Rapid innovation. The infrastructure needed to launch a new product or initiative can be up and 100% running in hours or even minutes. In a traditional model, that would require days, weeks or months.
Resilient to variations in resource demand. Allows to quickly scale resources to meet peaks in demand, then reduce them again when activity decreases.
Allows you to focus on your business. The team focuses on business and functionality rather than on IT infrastructure.
Increases stability, reliability and capacity. There is no need to maintain and update software and hardware or troubleshoot equipment The service provider ensures that its infrastructure is reliable and meets established service level agreements (SLAs).
Improved security. The Cloud provider provides a layer of security for applications and data in addition to the one already used by the company itself.
Applications in production at greater speed. It is not necessary to have the infrastructure in place before developing and delivering applications.

Competitive Dialogue

We are currently analyzing the proposals of different candidates to select the best Cloud Service Provider partner to help us in the evolution of the Onesait product suite.

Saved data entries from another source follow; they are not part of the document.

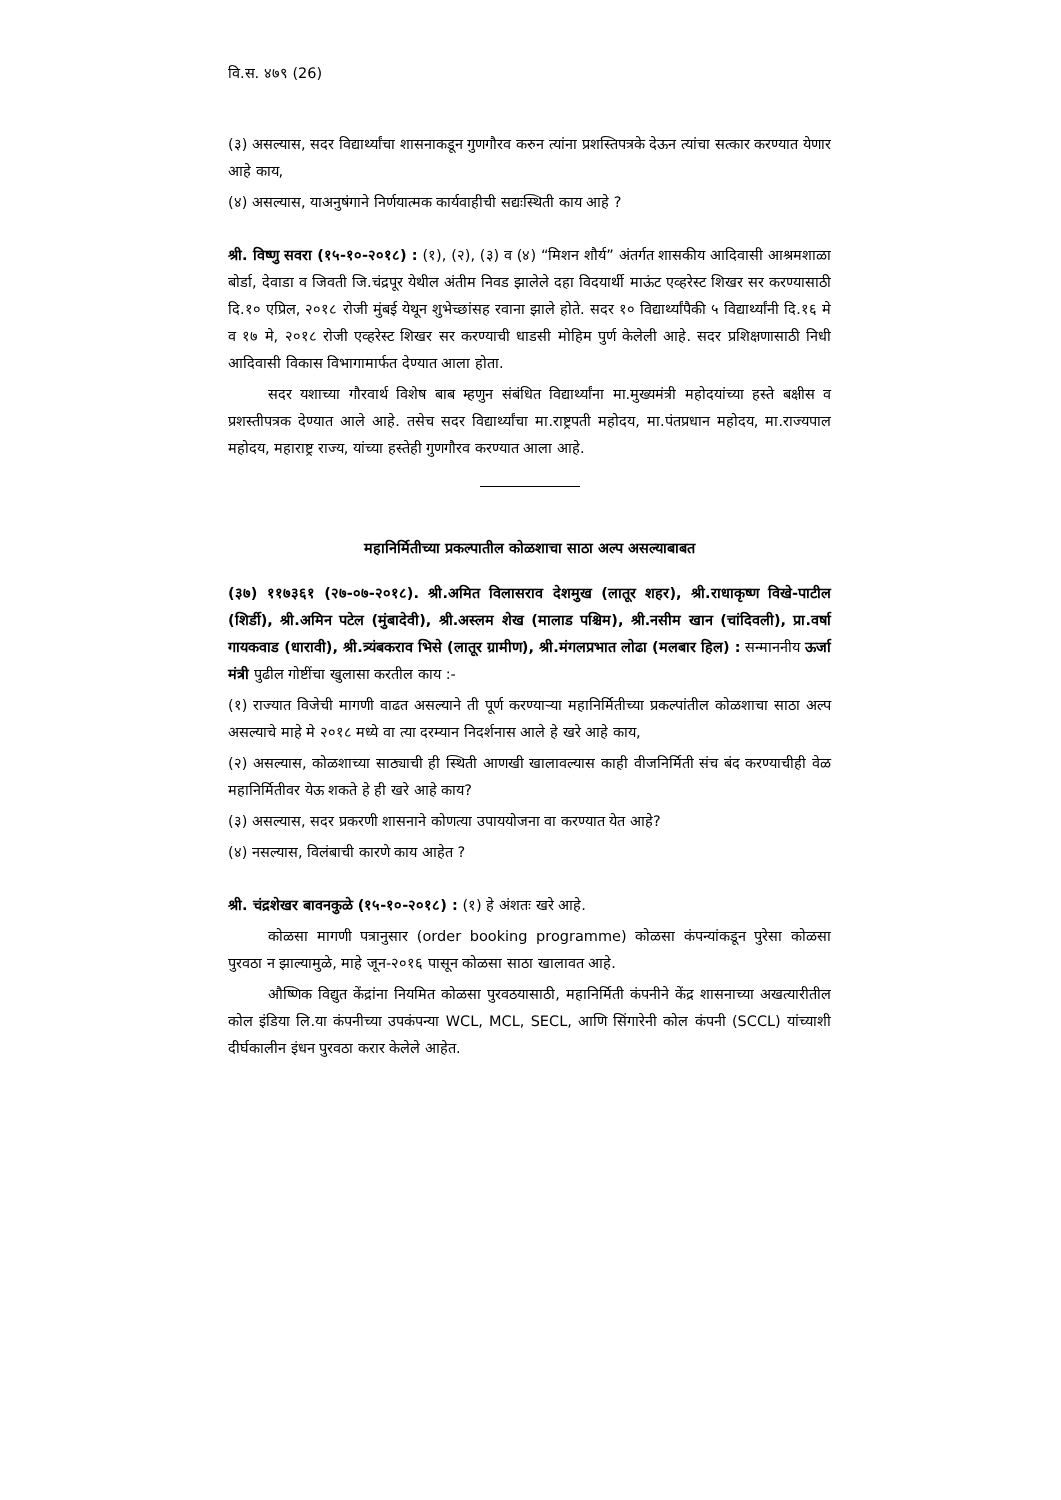वि.स. ४७९ (26)
(३) असल्यास, सदर विद्यार्थ्यांचा शासनाकडून गुणगौरव करुन त्यांना प्रशस्तिपत्रके देऊन त्यांचा सत्कार करण्यात येणार आहे काय,
(४) असल्यास, याअनुषंगाने निर्णयात्मक कार्यवाहीची सद्यःस्थिती काय आहे ?
श्री. विष्णु सवरा (१५-१०-२०१८) : (१), (२), (३) व (४) “मिशन शौर्य” अंतर्गत शासकीय आदिवासी आश्रमशाळा बोर्डा, देवाडा व जिवती जि.चंद्रपूर येथील अंतीम निवड झालेले दहा विदयार्थी माऊंट एव्हरेस्ट शिखर सर करण्यासाठी दि.१० एप्रिल, २०१८ रोजी मुंबई येथून शुभेच्छांसह रवाना झाले होते. सदर १० विद्यार्थ्यांपैकी ५ विद्यार्थ्यांनी दि.१६ मे व १७ मे, २०१८ रोजी एव्हरेस्ट शिखर सर करण्याची धाडसी मोहिम पुर्ण केलेली आहे. सदर प्रशिक्षणासाठी निधी आदिवासी विकास विभागामार्फत देण्यात आला होता.
सदर यशाच्या गौरवार्थ विशेष बाब म्हणुन संबंधित विद्यार्थ्यांना मा.मुख्यमंत्री महोदयांच्या हस्ते बक्षीस व प्रशस्तीपत्रक देण्यात आले आहे. तसेच सदर विद्यार्थ्यांचा मा.राष्ट्रपती महोदय, मा.पंतप्रधान महोदय, मा.राज्यपाल महोदय, महाराष्ट्र राज्य, यांच्या हस्तेही गुणगौरव करण्यात आला आहे.
महानिर्मितीच्या प्रकल्पातील कोळशाचा साठा अल्प असल्याबाबत
(३७) ११७३६१ (२७-०७-२०१८). श्री.अमित विलासराव देशमुख (लातूर शहर), श्री.राधाकृष्ण विखे-पाटील (शिर्डी), श्री.अमिन पटेल (मुंबादेवी), श्री.अस्लम शेख (मालाड पश्चिम), श्री.नसीम खान (चांदिवली), प्रा.वर्षा गायकवाड (धारावी), श्री.त्र्यंबकराव भिसे (लातूर ग्रामीण), श्री.मंगलप्रभात लोढा (मलबार हिल) : सन्माननीय ऊर्जा मंत्री पुढील गोष्टींचा खुलासा करतील काय :-
(१) राज्यात विजेची मागणी वाढत असल्याने ती पूर्ण करण्याऱ्या महानिर्मितीच्या प्रकल्पांतील कोळशाचा साठा अल्प असल्याचे माहे मे २०१८ मध्ये वा त्या दरम्यान निदर्शनास आले हे खरे आहे काय,
(२) असल्यास, कोळशाच्या साठ्याची ही स्थिती आणखी खालावल्यास काही वीजनिर्मिती संच बंद करण्याचीही वेळ महानिर्मितीवर येऊ शकते हे ही खरे आहे काय?
(३) असल्यास, सदर प्रकरणी शासनाने कोणत्या उपाययोजना वा करण्यात येत आहे?
(४) नसल्यास, विलंबाची कारणे काय आहेत ?
श्री. चंद्रशेखर बावनकुळे (१५-१०-२०१८) : (१) हे अंशतः खरे आहे.
कोळसा मागणी पत्रानुसार (order booking programme) कोळसा कंपन्यांकडून पुरेसा कोळसा पुरवठा न झाल्यामुळे, माहे जून-२०१६ पासून कोळसा साठा खालावत आहे.
औष्णिक विद्युत केंद्रांना नियमित कोळसा पुरवठयासाठी, महानिर्मिती कंपनीने केंद्र शासनाच्या अखत्यारीतील कोल इंडिया लि.या कंपनीच्या उपकंपन्या WCL, MCL, SECL, आणि सिंगारेनी कोल कंपनी (SCCL) यांच्याशी दीर्घकालीन इंधन पुरवठा करार केलेले आहेत.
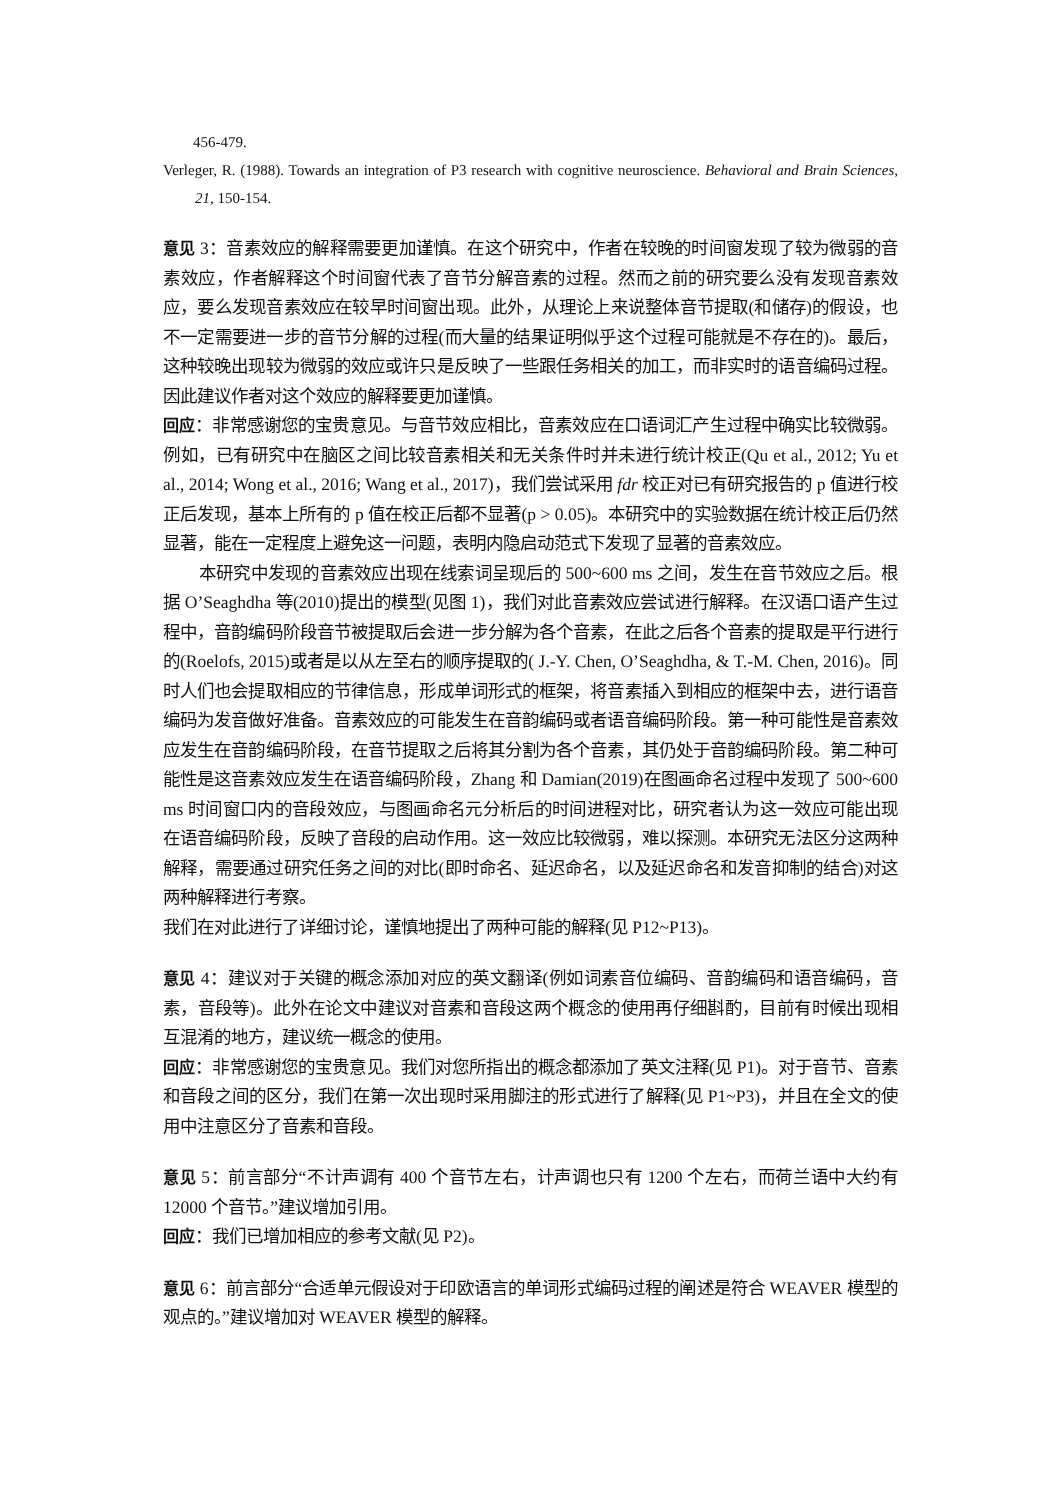456-479.
Verleger, R. (1988). Towards an integration of P3 research with cognitive neuroscience. Behavioral and Brain Sciences, 21, 150-154.
意见 3：音素效应的解释需要更加谨慎。在这个研究中，作者在较晚的时间窗发现了较为微弱的音素效应，作者解释这个时间窗代表了音节分解音素的过程。然而之前的研究要么没有发现音素效应，要么发现音素效应在较早时间窗出现。此外，从理论上来说整体音节提取(和储存)的假设，也不一定需要进一步的音节分解的过程(而大量的结果证明似乎这个过程可能就是不存在的)。最后，这种较晚出现较为微弱的效应或许只是反映了一些跟任务相关的加工，而非实时的语音编码过程。因此建议作者对这个效应的解释要更加谨慎。
回应：非常感谢您的宝贵意见。与音节效应相比，音素效应在口语词汇产生过程中确实比较微弱。例如，已有研究中在脑区之间比较音素相关和无关条件时并未进行统计校正(Qu et al., 2012; Yu et al., 2014; Wong et al., 2016; Wang et al., 2017)，我们尝试采用 fdr 校正对已有研究报告的 p 值进行校正后发现，基本上所有的 p 值在校正后都不显著(p > 0.05)。本研究中的实验数据在统计校正后仍然显著，能在一定程度上避免这一问题，表明内隐启动范式下发现了显著的音素效应。
本研究中发现的音素效应出现在线索词呈现后的 500~600 ms 之间，发生在音节效应之后。根据 O’Seaghdha 等(2010)提出的模型(见图 1)，我们对此音素效应尝试进行解释。在汉语口语产生过程中，音韵编码阶段音节被提取后会进一步分解为各个音素，在此之后各个音素的提取是平行进行的(Roelofs, 2015)或者是以从左至右的顺序提取的( J.-Y. Chen, O’Seaghdha, & T.-M. Chen, 2016)。同时人们也会提取相应的节律信息，形成单词形式的框架，将音素插入到相应的框架中去，进行语音编码为发音做好准备。音素效应的可能发生在音韵编码或者语音编码阶段。第一种可能性是音素效应发生在音韵编码阶段，在音节提取之后将其分割为各个音素，其仍处于音韵编码阶段。第二种可能性是这音素效应发生在语音编码阶段，Zhang 和 Damian(2019)在图画命名过程中发现了 500~600 ms 时间窗口内的音段效应，与图画命名元分析后的时间进程对比，研究者认为这一效应可能出现在语音编码阶段，反映了音段的启动作用。这一效应比较微弱，难以探测。本研究无法区分这两种解释，需要通过研究任务之间的对比(即时命名、延迟命名，以及延迟命名和发音抑制的结合)对这两种解释进行考察。
我们在对此进行了详细讨论，谨慎地提出了两种可能的解释(见 P12~P13)。
意见 4：建议对于关键的概念添加对应的英文翻译(例如词素音位编码、音韵编码和语音编码，音素，音段等)。此外在论文中建议对音素和音段这两个概念的使用再仔细斟酌，目前有时候出现相互混淆的地方，建议统一概念的使用。
回应：非常感谢您的宝贵意见。我们对您所指出的概念都添加了英文注释(见 P1)。对于音节、音素和音段之间的区分，我们在第一次出现时采用脚注的形式进行了解释(见 P1~P3)，并且在全文的使用中注意区分了音素和音段。
意见 5：前言部分“不计声调有 400 个音节左右，计声调也只有 1200 个左右，而荷兰语中大约有 12000 个音节。”建议增加引用。
回应：我们已增加相应的参考文献(见 P2)。
意见 6：前言部分“合适单元假设对于印欧语言的单词形式编码过程的阐述是符合 WEAVER 模型的观点的。”建议增加对 WEAVER 模型的解释。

The candidates are Amazon, IBM, Azure, OVH and Google.

The objective of this study is to identify the Cloud Provider that best meets our needs. These can be summarized as follows:

A solution for the implementation of all Minsait products.
Reduce current operating costs of existing platforms.
Improve performance and reduce over-sizing of the various IaaS.
Eliminate duplication of hardware and software and unify technologies.
Use PaaS services as opposed to traditional IaaS.